2000 ans d’histoire sous notre espace naturel

 

Espaces naturels n°47 - juillet 2014

L'entretien

Corinne Sanchez
chargée de recherche CNRS, responsable du projet sur les ports antiques de Narbonne

 

Quand on se promène sur les terrains du Conservatoire du littoral, dans les zones lagunaires près de Narbonne, on ne se doute pas de ce qui pouvait se trouver là il y a moins de 2000 ans…

Effectivement, avec mon équipe*, nous travaillons sur une zone réputée dans le monde romain comme étant le deuxième port de Méditerranée occidentale après Rome. Nous avons pu découvrir les preuves d’une activité humaine intense, et notamment une canalisation de l’Aude qui a duré jusqu’au Ve siècle et qui nécessitait des moyens financiers et techniques très importants pour être maintenue. Les aménagements visaient à lutter contre l’ensablement de l’embouchure du fleuve dans la lagune de l’estuaire et à créer une zone de déchargement permettant aux grands bateaux d’être relayés par des barques à fond plat. L’année dernière, lors d’un sondage pour observer la construction de la digue à Mandirac, a été découverte l’extrémité d’une épave de l’antiquité tardive. Dans le sens de sa longueur, elle a été reconnue sur 10 m et pourrait atteindre une douzaine de mètres. De fait, on peut avancer l’hypothèse que ce navire a été sujet à des dommages, sans doute après un naufrage dû à une crue, et qu’il a été immédiatement réutilisé pour la réparation de la digue, sans que la cargaison ou une partie de la coque ne soient récupérées.

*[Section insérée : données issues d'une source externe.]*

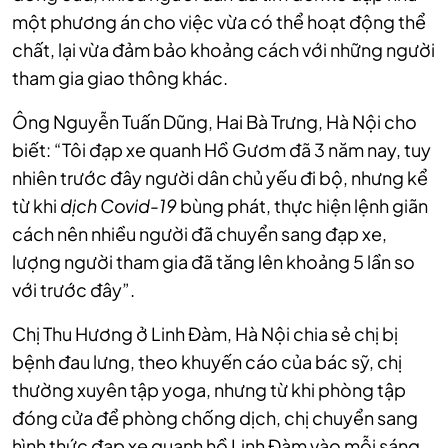
một phương án cho việc vừa có thể hoạt động thể
chất, lại vừa đảm bảo khoảng cách với những người
tham gia giao thông khác.
Ông Nguyễn Tuấn Dũng, Hai Bà Trưng, Hà Nội cho
biết: “Tôi đạp xe quanh Hồ Gươm đã 3 năm nay, tuy
nhiên trước đây người dân chủ yếu đi bộ, nhưng kể
từ khi
dịch Covid-19
bùng phát, thực hiện lệnh giãn
cách nên nhiều người đã chuyển sang đạp xe,
lượng người tham gia đã tăng lên khoảng 5 lần so
với trước đây”.
Chị Thu Hương ở Linh Đàm, Hà Nội chia sẻ chị bị
bệnh đau lưng, theo khuyến cáo của bác sỹ, chị
thường xuyên tập yoga, nhưng từ khi phòng tập
đóng cửa để phòng chống dịch, chị chuyển sang
hình thức đạp xe quanh hồ Linh Đàm vào mỗi sáng.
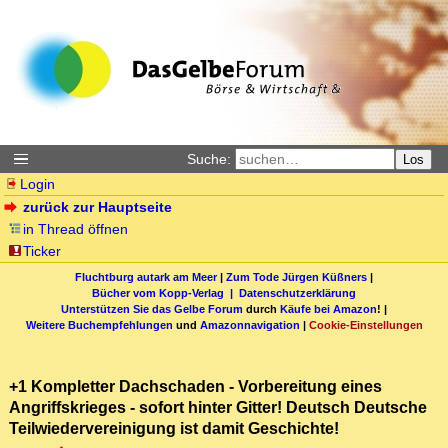
Suche:
Los
Login
zurück zur Hauptseite
in Thread öffnen
Ticker
Fluchtburg autark am Meer
|
Zum Tode Jürgen Küßners
|
Bücher vom Kopp-Verlag |
Datenschutzerklärung
Unterstützen Sie das Gelbe Forum
durch
Käufe bei Amazon
! |
Weitere Buchempfehlungen
und
Amazonnavigation
|
Cookie-Einstellungen
+1 Kompletter Dachschaden - Vorbereitung eines
Angriffskrieges - sofort hinter Gitter! Deutsch Deutsche
Teilwiedervereinigung ist damit Geschichte!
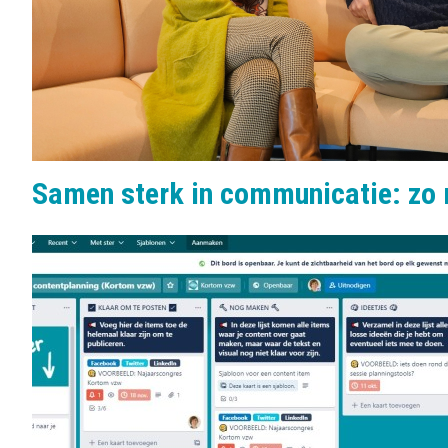
Samen sterk in communicatie: zo 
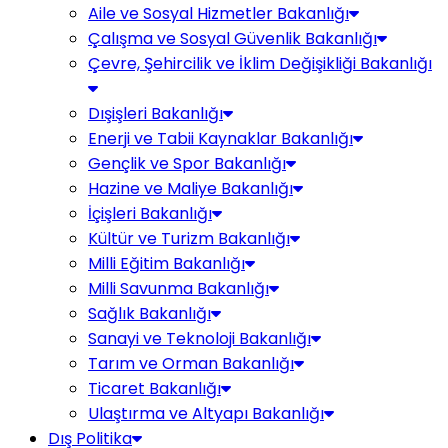
Aile ve Sosyal Hizmetler Bakanlığı
Çalışma ve Sosyal Güvenlik Bakanlığı
Çevre, Şehircilik ve İklim Değişikliği Bakanlığı
Dışişleri Bakanlığı
Enerji ve Tabii Kaynaklar Bakanlığı
Gençlik ve Spor Bakanlığı
Hazine ve Maliye Bakanlığı
İçişleri Bakanlığı
Kültür ve Turizm Bakanlığı
Milli Eğitim Bakanlığı
Milli Savunma Bakanlığı
Sağlık Bakanlığı
Sanayi ve Teknoloji Bakanlığı
Tarım ve Orman Bakanlığı
Ticaret Bakanlığı
Ulaştırma ve Altyapı Bakanlığı
Dış Politika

À Mandirac, en effet, des digues qui encadrent le chenal avaient pour fonction de restreindre le cours d’eau afin d’augmenter la vitesse du courant pour rejeter les sédiments et maintenir une profondeur d’eau suffisante pour les bateaux. Ces digues servaient également de quais de déchargements des marchandises. Ces techniques montrent une très forte empreinte de l’homme sur la nature. C’est la première fois qu’on découvre un dispositif aussi important et long, puisqu’il a été reconnu sur deux kilomètres. Puis l’empire romain s’est transformé, les moyens ont diminué, et les aménagements ont fini par disparaître. La nature a repris ses droits.

Qu’est-ce que vos recherches nous disent sur la nature à l’époque romaine ?

Les zones humides ont bien conservé les matières organiques et notamment le bois et les graines. On a pu trouver des pollens de hêtre par exemple qui nous disent qu’il y avait peut-être des hêtraies à l’époque. Des traces de cyprès aussi nous confirment son introduction par les romains pour leurs jardins. De très grandes quantités de chêne ont été utilisées. La déforestation a été importante. Concernant la faune, là aussi, l’influence humaine est forte, l’exploitation de l’huître commence. Les pêcheurs vont de plus en plus loin car la consommation est importante. On sait aussi que les Romains avaient installé des viviers dans la lagune, n’hésitant pas à apporter de grandes quantités d’eau douce pour faire baisser la salinité. Ils y mettaient des murènes, des labridés et autres espèces de luxe.

Comment travaillez-vous avec les gestionnaires d’espaces naturels ?

D’abord, nous échangeons beaucoup sur ces lieux magiques. Ils en ont une très bonne connaissance, c’est leur patrimoine. On leur apporte pour notre part une connaissance sur le passé. Il y a des salariés du PNR de la Narbonnaise en Méditerranée qui participent aux fouilles à titre personnel également. On ne s’imagine pas qu’il y a sous l’espace aujourd’hui « naturel », d’énormes constructions. Une zone naturelle ? L’homme est toujours passé par là. Le potentiel de recherches sur ce secteur géographique est énorme et nos résultats viendront alimenter le futur musée de Narbonne qui ouvrira ses portes en 2017

(*) partenariat inédit entre la Région Languedoc-Roussillon, le CNRS, l’Université Montpellier 3 et le Ministère de la Culture. Un deuxième programme de recherche est en cours jusqu’en 2016.